[Collected data]

╔══

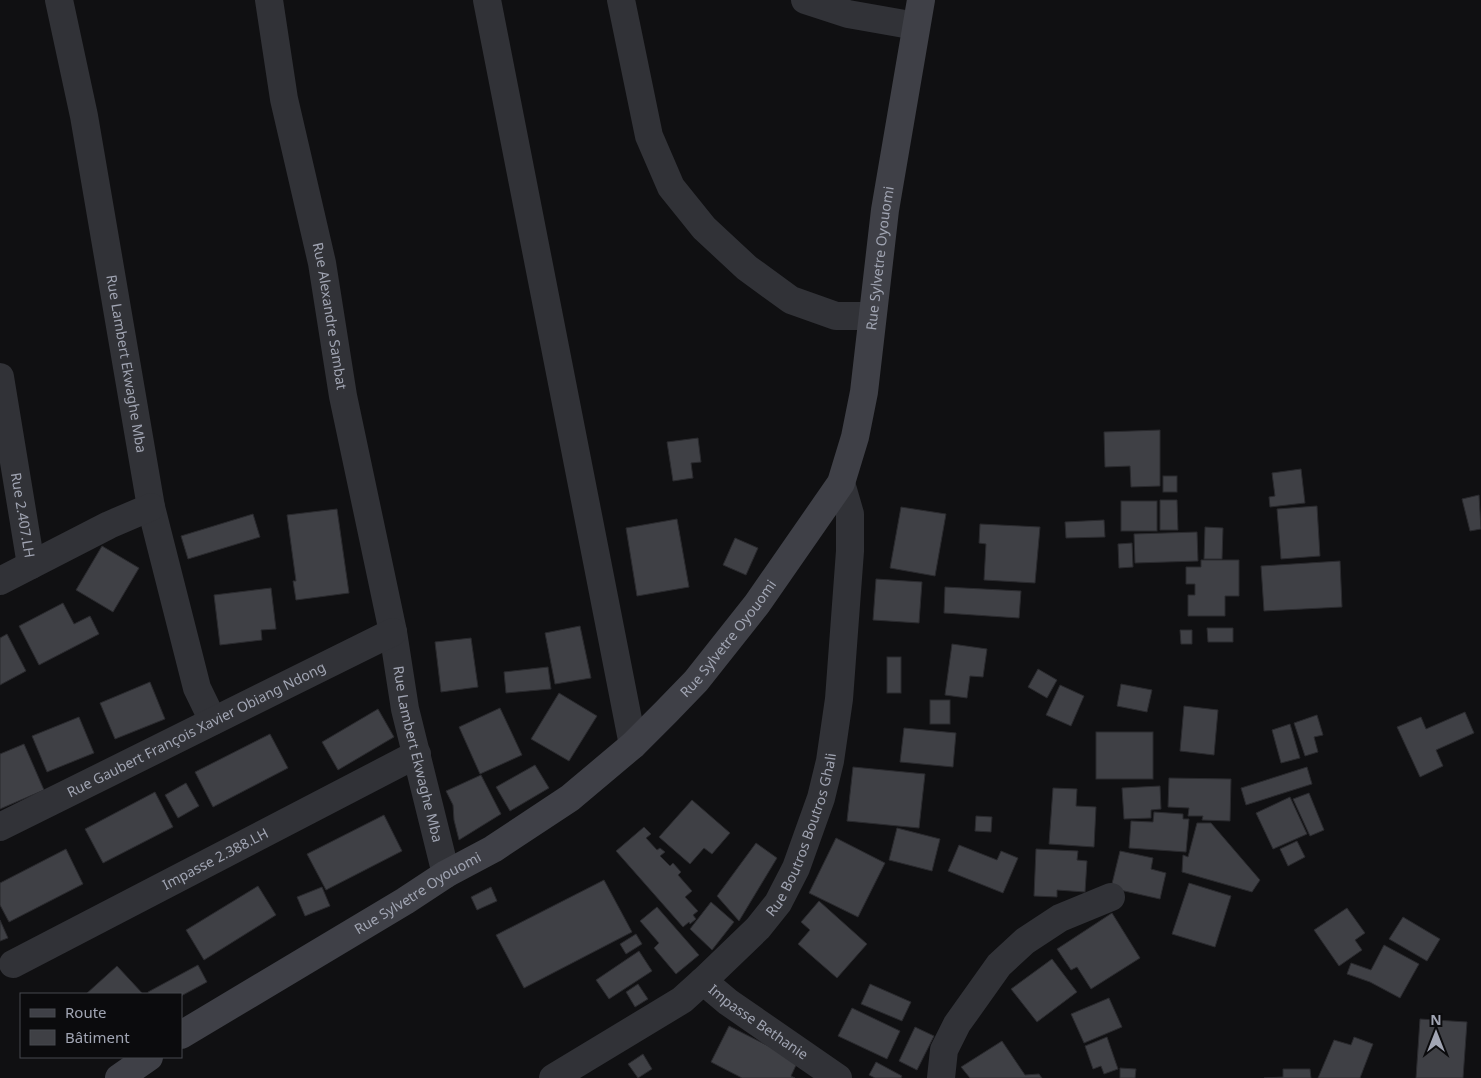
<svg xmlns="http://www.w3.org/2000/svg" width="1481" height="1078" viewBox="0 0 1481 1078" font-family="'Noto Sans',sans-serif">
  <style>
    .building { fill: #3f4045; stroke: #2a2a2e }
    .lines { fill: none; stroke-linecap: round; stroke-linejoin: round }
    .street { stroke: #313237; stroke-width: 28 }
    .secondary { stroke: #3f4047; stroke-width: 28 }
    .labels { text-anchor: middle; stroke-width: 5; stroke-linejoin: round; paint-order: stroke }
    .street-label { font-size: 14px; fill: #a1a5b3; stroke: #0b0b0d }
  </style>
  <rect width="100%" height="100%" fill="#101012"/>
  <!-- building -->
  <g class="building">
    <path d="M1160,430V486L1131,487L1130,466L1105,467L1104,432Z"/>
    <path d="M698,438L701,462L691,463L693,478L673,481L667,442Z"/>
    <path d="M1301,469L1305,503L1270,507L1269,497L1275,496L1272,473Z"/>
    <rect x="1163" y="476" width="14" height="16"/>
    <path d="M1479,495L1481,529L1470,531L1462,499Z"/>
    <path d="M1160,500H1177L1178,530H1160Z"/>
    <rect x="1121" y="501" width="36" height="30"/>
    <path d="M1317,506L1320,556L1281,559L1277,509Z"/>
    <path d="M901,507L946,514L935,576L890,568Z"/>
    <path d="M337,509L349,593L296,600L293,581H296L287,515Z"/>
    <path d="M253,514L260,537L188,559L181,536Z"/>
    <path d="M677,519L689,587L637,596L626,528Z"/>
    <path d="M1104,520L1105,537L1066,538L1065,522Z"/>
    <path d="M980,524L1040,527L1035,583L984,580L986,544L979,543Z"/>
    <path d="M1205,527L1223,528L1222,559H1204Z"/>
    <path d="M1197,532L1198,561L1135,563L1134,534Z"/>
    <path d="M735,538L758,548L746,575L723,565Z"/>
    <path d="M1132,543L1133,567L1119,568L1118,544Z"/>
    <path d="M102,546L139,568L113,612L76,590Z"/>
    <path d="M1201,560H1239V596H1225V616H1188V595H1195V584H1186V567H1201Z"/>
    <path d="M1340,561L1342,607L1264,611L1261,566Z"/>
    <path d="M876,579L922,582L919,623L873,620Z"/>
    <path d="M945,587L1021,591L1019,618L944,613Z"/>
    <path d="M271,588L276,629L261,630L262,640L220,645L214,595Z"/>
    <path d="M63,603L74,624L90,616L99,634L39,665L19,626Z"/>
    <path d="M580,626L591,678L555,684L545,633Z"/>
    <path d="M1207,628H1233V642H1208Z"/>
    <path d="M1180,630H1192V644H1181Z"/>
    <path d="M7,634L26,671L0,685V638Z"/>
    <path d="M471,638L478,687L441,692L435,642Z"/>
    <path d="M952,644L987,649L983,677L970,676L967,698L945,695Z"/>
    <rect x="887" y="657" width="14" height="36"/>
    <path d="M548,667L551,689L506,693L504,672Z"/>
    <path d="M1038,669L1057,680L1047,698L1028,687Z"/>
    <path d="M150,682L165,719L115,739L100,703Z"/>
    <path d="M1121,684L1152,690L1147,712L1117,706Z"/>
    <path d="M1060,685L1084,696L1071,726L1046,715Z"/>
    <path d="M559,693L597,716L569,761L531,739Z"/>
    <rect x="930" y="700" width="20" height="24"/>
    <path d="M1184,706L1218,710L1214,755L1180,751Z"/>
    <path d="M500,708L522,755L480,774L459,727Z"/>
    <path d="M378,709L394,737L338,770L322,742Z"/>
    <path d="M1465,712L1474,733L1436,750L1443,766L1420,777L1397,727L1421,717L1426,729Z"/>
    <path d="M1317,715L1323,735L1314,737L1318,752L1305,756L1294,723Z"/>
    <path d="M79,717L94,753L47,772L32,736Z"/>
    <path d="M1290,724L1300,758L1281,763L1272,730Z"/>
    <path d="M904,728L956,733L953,767L900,762Z"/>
    <rect x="1096" y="732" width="57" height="47"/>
    <path d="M270,734L288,768L213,807L195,772Z"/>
    <path d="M24,744L44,790L0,809V754Z"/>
    <path d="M535,765L549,788L510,811L496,787Z"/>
    <path d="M853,767L925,774L919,828L847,821Z"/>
    <path d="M1307,767L1312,784L1246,805L1241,788Z"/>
    <path d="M481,775L501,814L459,840L454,820L453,805L446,791Z"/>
    <path d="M1169,778L1231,779L1230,821L1202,820L1203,816H1188L1189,808L1168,807Z"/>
    <path d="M186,783L199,806L178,818L165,795Z"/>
    <path d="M1160,786L1161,809L1151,810V818L1124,819L1122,788Z"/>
    <path d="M1053,788L1077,789L1076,806L1096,807L1094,847L1049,844Z"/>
    <path d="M155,792L173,827L103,863L85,829Z"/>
    <path d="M1309,793L1324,830L1310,836L1293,799Z"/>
    <path d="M1290,797L1307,834L1273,849L1256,813Z"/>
    <path d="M692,800L730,833L712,854L704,848L690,864L659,837Z"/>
    <path d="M1154,812L1183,814V819H1189L1186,852L1129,848L1131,821L1153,822Z"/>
    <path d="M384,815L402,851L326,890L307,854Z"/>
    <path d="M976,816L992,817L991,832L975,831Z"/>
    <path d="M1197,823H1211L1260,880L1252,892L1182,872L1183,855L1188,857Z"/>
    <path d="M644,827L651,834L646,838L657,850L660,848L665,852L660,856L670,866L673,863L681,872L678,875L692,891L685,897L698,911L693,915L696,919L690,924L689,922L683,927L616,851Z"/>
    <path d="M897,828L940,839L932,871L889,860Z"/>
    <path d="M836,838L885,863L858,917L809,893Z"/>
    <path d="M1297,841L1305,857L1288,866L1280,849Z"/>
    <path d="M756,843L777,858L739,921L717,896Z"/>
    <path d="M959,845L997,860L1001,851L1018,858L1003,893L948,871Z"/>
    <path d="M66,849L83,884L9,922L0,905V883Z"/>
    <path d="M1036,849L1078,851L1077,860L1087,861L1085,892L1057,890V897L1034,896Z"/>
    <path d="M1120,851L1153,858L1151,869L1166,873L1160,899L1111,888Z"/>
    <path d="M604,880L632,932L524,988L496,935Z"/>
    <path d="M1189,883L1231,896L1215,947L1172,934Z"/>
    <path d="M258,886L276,915L204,960L186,930Z"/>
    <path d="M322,887L330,906L305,916L297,897Z"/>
    <path d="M491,887L497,901L477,910L471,897Z"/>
    <path d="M819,901L867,944L837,978L798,944L810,930L801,922Z"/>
    <path d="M711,902L734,922L712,950L690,929Z"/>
    <path d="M657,907L699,955L676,974L654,948L659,943L640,921Z"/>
    <path d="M1347,908L1365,933L1355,940L1362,950L1339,966L1314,930Z"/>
    <path d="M1112,913L1140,958L1091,989L1077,967L1071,970L1057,949Z"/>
    <path d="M1403,917L1440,939L1427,961L1389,939Z"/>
    <path d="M0,920L8,938L0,941Z"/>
    <path d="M636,934L642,944L626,954L620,944Z"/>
    <path d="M1384,945L1419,964L1400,998L1370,982L1347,974L1351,963L1371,970Z"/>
    <path d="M639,951L652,971L609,999L596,980Z"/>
    <path d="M1052,959L1077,992L1037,1022L1011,989Z"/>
    <path d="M198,965L207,982L181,996V994H149L148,992Z"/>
    <path d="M117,966L143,994H86Z"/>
    <path d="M638,984L648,999L635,1007L626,992Z"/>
    <path d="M870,984L911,1002L902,1021L861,1004Z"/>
    <path d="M1109,998L1122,1027L1084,1043L1071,1014Z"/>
    <path d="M852,1008L900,1031L887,1059L838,1036Z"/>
    <path d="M1420,1019L1467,1022L1463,1078H1416Z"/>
    <path d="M729,1026L798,1061L791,1076L795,1078H742L711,1062Z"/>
    <path d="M915,1027L934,1036L917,1070L899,1061Z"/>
    <path d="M1107,1037L1118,1069L1104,1074L1101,1066L1093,1069L1085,1046Z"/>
    <path d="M1354,1037L1373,1044L1360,1078H1318L1334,1040L1351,1045Z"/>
    <path d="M1002,1041L1025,1075L1039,1074L1042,1078H970L961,1067Z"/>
    <path d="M643,1054L652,1069L638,1078L628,1064Z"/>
    <path d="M876,1062L902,1076L901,1078H875L869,1075Z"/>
    <path d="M1120,1068L1136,1069L1135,1078H1120Z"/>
    <path d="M1283,1069H1310L1311,1078H1264L1283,1077Z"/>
  </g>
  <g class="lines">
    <!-- street -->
    <g class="street">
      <path id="s1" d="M59,0L84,116L151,507L197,688L213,721"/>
      <path id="s2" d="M269,0L284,99L322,263L343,396L393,632L405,709L446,874"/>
      <path d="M487,0L633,745"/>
      <path d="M621,0L649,136L671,187L704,228L747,268L791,300L836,316H871"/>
      <path d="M805,0L848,14L916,26"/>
      <path id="s3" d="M0,377L31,565"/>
      <path d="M0,581L109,525L151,507"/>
      <path id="s4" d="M0,827L393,632"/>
      <path id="s5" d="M13,964L417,754"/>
      <path id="s6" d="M703,981L728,1002L838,1078"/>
      <path id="s7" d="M553,1078L682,1000L703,981L758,928L778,903L796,868L821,798L830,761L839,699L850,551V514L841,483"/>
      <path d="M941,1078L944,1050L957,1024L999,965L1025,941L1060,918L1111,897"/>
    </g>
    <!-- secondary -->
    <g class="secondary">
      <path id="s8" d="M181,1035L405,901L446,874L493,849L570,798L633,745L666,712L696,681L757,604L841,483L855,437L864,392L885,210L921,0"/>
      <path d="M119,1078L149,1057"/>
    </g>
  </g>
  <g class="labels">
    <!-- street labels -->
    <g class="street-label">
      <text dy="5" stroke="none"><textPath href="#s8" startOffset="1102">Rue Sylvetre Oyouomi</textPath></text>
      <text dy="5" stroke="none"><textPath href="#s2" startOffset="322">Rue Alexandre Sambat</textPath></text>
      <text dy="5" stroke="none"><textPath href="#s1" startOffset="370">Rue Lambert Ekwaghe Mba</textPath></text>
      <text dy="5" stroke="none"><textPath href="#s3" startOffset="140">Rue 2.407.LH</textPath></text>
      <text dy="5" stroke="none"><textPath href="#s8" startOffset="681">Rue Sylvetre Oyouomi</textPath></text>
      <text dy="5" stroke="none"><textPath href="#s4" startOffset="219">Rue Gaubert François Xavier Obiang Ndong</textPath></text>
      <text dy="5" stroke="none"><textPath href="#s2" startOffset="769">Rue Lambert Ekwaghe Mba</textPath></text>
      <text dy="5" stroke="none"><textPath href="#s7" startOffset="360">Rue Boutros Boutros Ghali</textPath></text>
      <text dy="5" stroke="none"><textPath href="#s5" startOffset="228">Impasse 2.388.LH</textPath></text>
      <text dy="5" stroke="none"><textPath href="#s8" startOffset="276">Rue Sylvetre Oyouomi</textPath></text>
      <text dy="5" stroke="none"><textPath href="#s6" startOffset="69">Impasse Bethanie</textPath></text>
    </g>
  </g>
  <!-- legend -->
  <rect x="20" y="993" width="162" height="65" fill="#0b0b0d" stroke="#47494f"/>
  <rect x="30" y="1009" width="25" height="8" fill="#3f4047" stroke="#47494f"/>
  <text x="65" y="1018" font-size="15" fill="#a1a5b3">Route</text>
  <rect x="30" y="1030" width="25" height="15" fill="#3f4045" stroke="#47494f"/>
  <text x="65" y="1043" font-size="15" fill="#a1a5b3">Bâtiment</text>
  <!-- north arrow -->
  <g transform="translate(1436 1033)" stroke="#0b0b0d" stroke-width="4" paint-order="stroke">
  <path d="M0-4L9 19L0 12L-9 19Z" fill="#a1a5b3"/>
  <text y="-8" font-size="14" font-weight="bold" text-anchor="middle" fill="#a1a5b3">N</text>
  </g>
</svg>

╚══

__Instructions to follow__:
Copy out every line of the data where the word "lines" occurs.

__Result of this task__:
    .lines { fill: none; stroke-linecap: round; stroke-linejoin: round }
  <g class="lines">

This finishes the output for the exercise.